A lot of companies do V/A (vulnerability assessments) with scanners like Beyond Security or Nessus. We took a hybrid approach for an internal security assessment using a Fidelis Security Systems network DLP appliance for detecting data loss vulnerabilities and structured human interviews to identify assets and analyze business threats such as competitors who might steal designs. The objective of the study was to quantify value at risk in dollar terms and propose a cost-effective, prioritized set of security countermeasures.
We performed the formal internal security risk assessment for a NASDAQ-traded company in October-November 2007. The study evaluated the internal and external threats that impact the company’s information assets using our Business threat modeling (BTM) methodology. A PTA threat model was constructed and a number of threat scenarios were analyzed.The CFO and CIO quantified the Euro-value of the assets in the threat model; the output of the study was asset value at risk in dollar terms based threat probability of occurence and level of potential damage.
I will email the PTA threat models we used upon request.
The bulk of the security budget is currently spent on sustaining network perimeter security and system availability.

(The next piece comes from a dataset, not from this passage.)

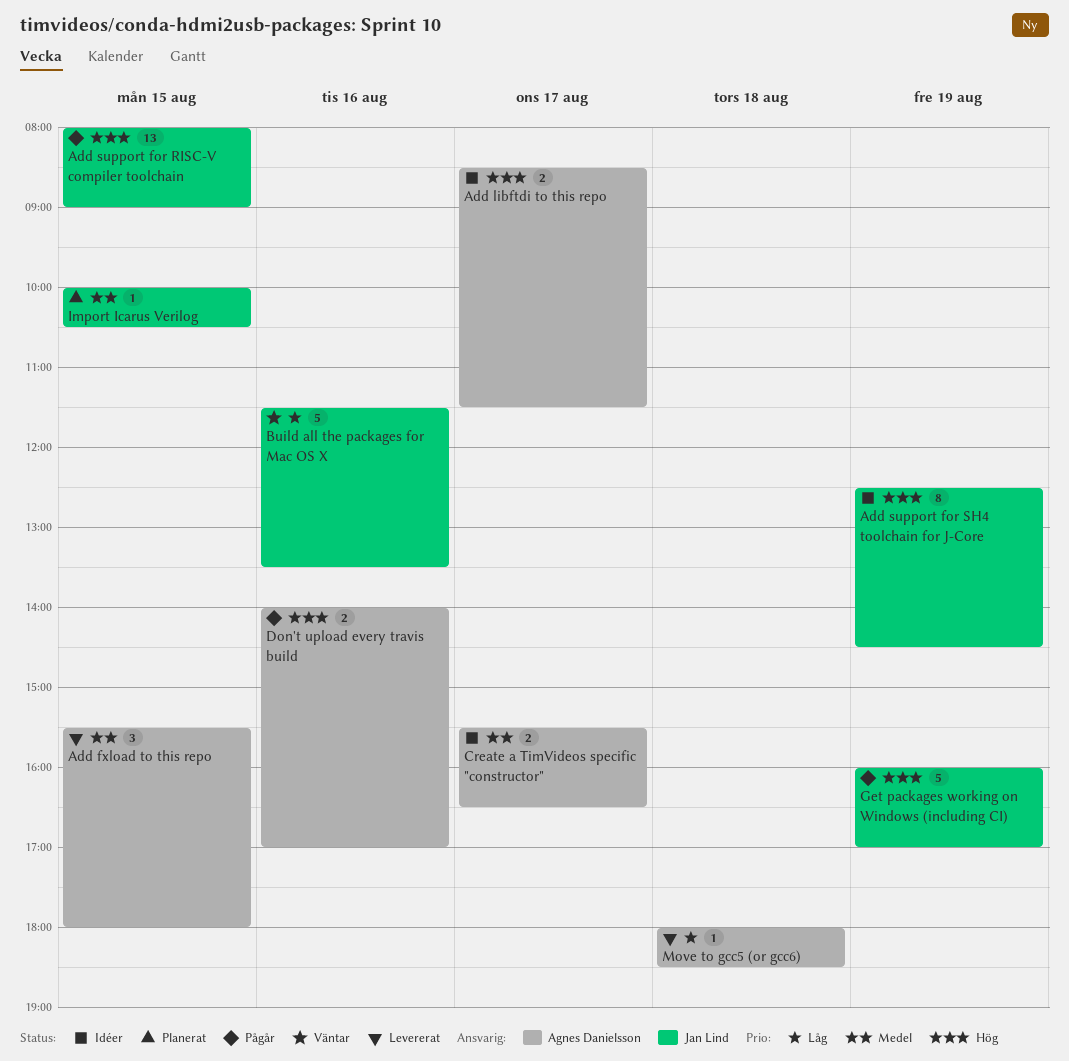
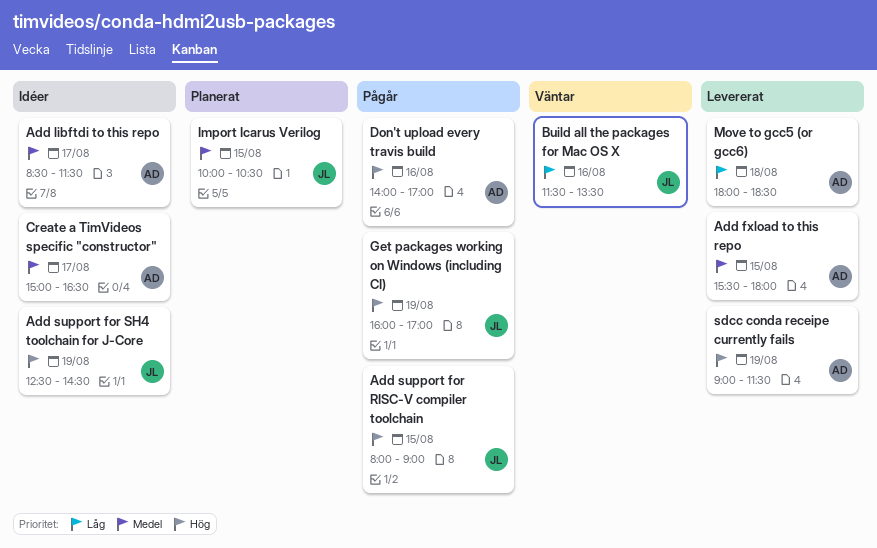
Add libftdi to this repo, priority: Hög -> Medel
Create a TimVideos specific "constructor", begins: 15:30 -> 15:00
sdcc conda receipe currently fails: none -> present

Not surprisingly, these countermeasures are not particularly effective in mitigating insider threats such as lost or stolen hardware and information leakage, which now dominate the company’s risk profile.
In corporate IT Security operations: The two major data security systems that were purchased in 2007, Imperva and Fidelis XPS Extrusion Prevention System have not yet been fully implemented and do not provide the expected benefit. To be specific, Imperva needs to be able to produce real-time alerts on violations based on logical combinations of OS user, DB application and DB user. Fidelis needs to be deployed in the subsidiaries. Monitoring from both systems needs to become a daily operational tool for the security officer.
In the Asia Pacific region: Loss of notebooks to the tune of 2-3 / quarter is a major vulnerability although content abuse of the corporate network is assessed as negligible due to cultural factors.
In general: Publicly facing FTP servers must be monitored carefully for violations of the company acceptable usage policy. In the course of the risk assessment, we discovered strategic plans and proprietary source codes that were stored on publicly accessible FTP servers.